[[ DATASET RECORDS open ]]

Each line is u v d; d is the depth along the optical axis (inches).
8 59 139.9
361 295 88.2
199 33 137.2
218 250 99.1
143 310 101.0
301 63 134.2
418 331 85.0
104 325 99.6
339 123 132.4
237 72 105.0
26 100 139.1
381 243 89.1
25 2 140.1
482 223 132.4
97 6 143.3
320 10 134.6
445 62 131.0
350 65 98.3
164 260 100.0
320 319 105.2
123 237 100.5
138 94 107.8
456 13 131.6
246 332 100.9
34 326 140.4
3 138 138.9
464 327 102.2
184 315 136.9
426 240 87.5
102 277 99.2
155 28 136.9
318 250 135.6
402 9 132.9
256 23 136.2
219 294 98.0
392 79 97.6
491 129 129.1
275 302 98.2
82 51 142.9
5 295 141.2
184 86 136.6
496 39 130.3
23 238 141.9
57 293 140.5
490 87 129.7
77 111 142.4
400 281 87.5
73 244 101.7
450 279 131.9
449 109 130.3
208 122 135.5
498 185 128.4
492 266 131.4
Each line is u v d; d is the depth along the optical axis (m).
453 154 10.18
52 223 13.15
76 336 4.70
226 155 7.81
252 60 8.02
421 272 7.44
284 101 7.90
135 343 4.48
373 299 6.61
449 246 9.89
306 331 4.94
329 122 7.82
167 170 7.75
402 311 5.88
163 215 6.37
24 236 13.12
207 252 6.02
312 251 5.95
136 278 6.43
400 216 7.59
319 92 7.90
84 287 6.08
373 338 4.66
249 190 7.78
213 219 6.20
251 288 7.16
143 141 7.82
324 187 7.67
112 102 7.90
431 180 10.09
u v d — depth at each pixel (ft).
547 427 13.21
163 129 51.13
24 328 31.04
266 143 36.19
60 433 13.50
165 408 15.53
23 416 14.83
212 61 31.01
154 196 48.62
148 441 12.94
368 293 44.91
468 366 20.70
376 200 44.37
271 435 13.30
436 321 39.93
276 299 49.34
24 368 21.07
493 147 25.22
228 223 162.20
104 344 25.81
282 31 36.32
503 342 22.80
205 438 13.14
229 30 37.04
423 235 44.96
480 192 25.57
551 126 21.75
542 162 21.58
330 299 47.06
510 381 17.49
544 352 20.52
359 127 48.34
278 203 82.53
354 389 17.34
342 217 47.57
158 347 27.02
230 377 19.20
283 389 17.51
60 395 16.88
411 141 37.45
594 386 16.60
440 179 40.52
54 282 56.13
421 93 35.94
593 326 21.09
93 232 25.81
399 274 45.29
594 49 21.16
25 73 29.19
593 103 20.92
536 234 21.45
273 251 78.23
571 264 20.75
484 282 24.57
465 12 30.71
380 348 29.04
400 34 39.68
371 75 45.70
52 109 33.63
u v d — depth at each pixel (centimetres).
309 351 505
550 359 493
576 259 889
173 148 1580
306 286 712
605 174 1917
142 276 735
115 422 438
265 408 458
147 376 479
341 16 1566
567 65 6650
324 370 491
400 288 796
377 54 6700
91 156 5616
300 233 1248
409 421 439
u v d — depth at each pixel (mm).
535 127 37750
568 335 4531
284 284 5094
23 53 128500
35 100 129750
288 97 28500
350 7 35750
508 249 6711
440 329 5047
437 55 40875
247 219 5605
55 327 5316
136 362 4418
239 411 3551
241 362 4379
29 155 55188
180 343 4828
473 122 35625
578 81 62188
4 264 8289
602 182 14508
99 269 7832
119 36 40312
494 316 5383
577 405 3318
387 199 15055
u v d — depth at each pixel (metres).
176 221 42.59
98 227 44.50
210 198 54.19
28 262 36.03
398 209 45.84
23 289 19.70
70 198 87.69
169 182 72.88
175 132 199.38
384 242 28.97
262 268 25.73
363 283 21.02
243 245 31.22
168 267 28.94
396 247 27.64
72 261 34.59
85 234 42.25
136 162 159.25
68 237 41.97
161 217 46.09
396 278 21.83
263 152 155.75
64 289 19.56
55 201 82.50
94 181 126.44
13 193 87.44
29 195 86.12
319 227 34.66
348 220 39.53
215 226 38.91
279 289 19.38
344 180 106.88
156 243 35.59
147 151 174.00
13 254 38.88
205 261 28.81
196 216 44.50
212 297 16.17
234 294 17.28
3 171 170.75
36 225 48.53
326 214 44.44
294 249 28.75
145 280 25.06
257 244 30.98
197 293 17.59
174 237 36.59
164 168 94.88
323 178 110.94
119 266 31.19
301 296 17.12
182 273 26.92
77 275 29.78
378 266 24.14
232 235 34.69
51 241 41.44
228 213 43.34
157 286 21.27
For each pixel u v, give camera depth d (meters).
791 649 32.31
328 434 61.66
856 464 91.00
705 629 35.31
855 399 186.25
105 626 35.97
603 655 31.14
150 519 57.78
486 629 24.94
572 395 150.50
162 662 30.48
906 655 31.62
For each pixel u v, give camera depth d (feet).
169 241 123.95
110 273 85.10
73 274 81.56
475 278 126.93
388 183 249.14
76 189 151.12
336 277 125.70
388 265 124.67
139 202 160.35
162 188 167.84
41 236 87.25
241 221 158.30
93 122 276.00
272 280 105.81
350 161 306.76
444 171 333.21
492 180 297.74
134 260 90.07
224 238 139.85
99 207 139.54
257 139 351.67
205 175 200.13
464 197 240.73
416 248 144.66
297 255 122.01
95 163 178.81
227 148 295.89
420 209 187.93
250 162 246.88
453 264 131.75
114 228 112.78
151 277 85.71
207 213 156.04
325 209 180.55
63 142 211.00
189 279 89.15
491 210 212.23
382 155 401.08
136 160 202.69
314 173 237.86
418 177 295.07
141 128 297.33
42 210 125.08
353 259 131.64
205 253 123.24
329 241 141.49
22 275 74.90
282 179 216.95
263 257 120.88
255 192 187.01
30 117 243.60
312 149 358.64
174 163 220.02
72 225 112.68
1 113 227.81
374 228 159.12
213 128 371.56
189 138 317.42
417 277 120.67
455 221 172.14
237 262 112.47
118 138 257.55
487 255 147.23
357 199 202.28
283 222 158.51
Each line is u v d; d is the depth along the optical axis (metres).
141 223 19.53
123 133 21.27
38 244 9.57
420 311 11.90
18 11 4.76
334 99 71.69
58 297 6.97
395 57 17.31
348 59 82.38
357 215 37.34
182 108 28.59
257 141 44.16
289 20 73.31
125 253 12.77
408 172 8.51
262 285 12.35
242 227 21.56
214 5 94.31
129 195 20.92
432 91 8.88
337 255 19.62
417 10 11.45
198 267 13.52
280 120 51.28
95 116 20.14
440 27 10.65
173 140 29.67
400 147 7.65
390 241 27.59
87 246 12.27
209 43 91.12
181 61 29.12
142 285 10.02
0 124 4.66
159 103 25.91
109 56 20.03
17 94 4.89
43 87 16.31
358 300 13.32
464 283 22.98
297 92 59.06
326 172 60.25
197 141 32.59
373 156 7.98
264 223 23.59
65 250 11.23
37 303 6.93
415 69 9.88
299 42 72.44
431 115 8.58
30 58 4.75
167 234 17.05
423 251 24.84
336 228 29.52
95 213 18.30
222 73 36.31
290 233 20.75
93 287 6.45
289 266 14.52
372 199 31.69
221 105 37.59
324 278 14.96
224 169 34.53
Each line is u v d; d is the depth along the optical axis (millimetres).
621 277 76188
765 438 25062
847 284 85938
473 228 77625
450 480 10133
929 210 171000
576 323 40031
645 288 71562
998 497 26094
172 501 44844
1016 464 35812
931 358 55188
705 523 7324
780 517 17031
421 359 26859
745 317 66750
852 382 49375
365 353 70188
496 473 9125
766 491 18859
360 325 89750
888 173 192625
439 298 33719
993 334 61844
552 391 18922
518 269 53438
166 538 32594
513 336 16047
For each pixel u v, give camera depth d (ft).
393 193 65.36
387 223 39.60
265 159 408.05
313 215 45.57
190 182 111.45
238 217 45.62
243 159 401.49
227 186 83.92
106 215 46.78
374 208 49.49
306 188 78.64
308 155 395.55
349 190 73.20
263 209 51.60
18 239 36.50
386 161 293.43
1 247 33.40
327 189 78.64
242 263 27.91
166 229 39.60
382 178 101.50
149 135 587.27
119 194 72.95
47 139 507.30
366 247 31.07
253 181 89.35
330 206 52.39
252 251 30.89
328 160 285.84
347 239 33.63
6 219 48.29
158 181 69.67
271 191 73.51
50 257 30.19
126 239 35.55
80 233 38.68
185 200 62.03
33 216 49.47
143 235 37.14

[[ DATASET RECORDS closed ]]

Look above for the line holding "513 336 16047" and the line holding "349 190 73.20", then output exactly those two lines and every line between them, nothing more.

513 336 16047
For each pixel u v, give camera depth d (ft).
393 193 65.36
387 223 39.60
265 159 408.05
313 215 45.57
190 182 111.45
238 217 45.62
243 159 401.49
227 186 83.92
106 215 46.78
374 208 49.49
306 188 78.64
308 155 395.55
349 190 73.20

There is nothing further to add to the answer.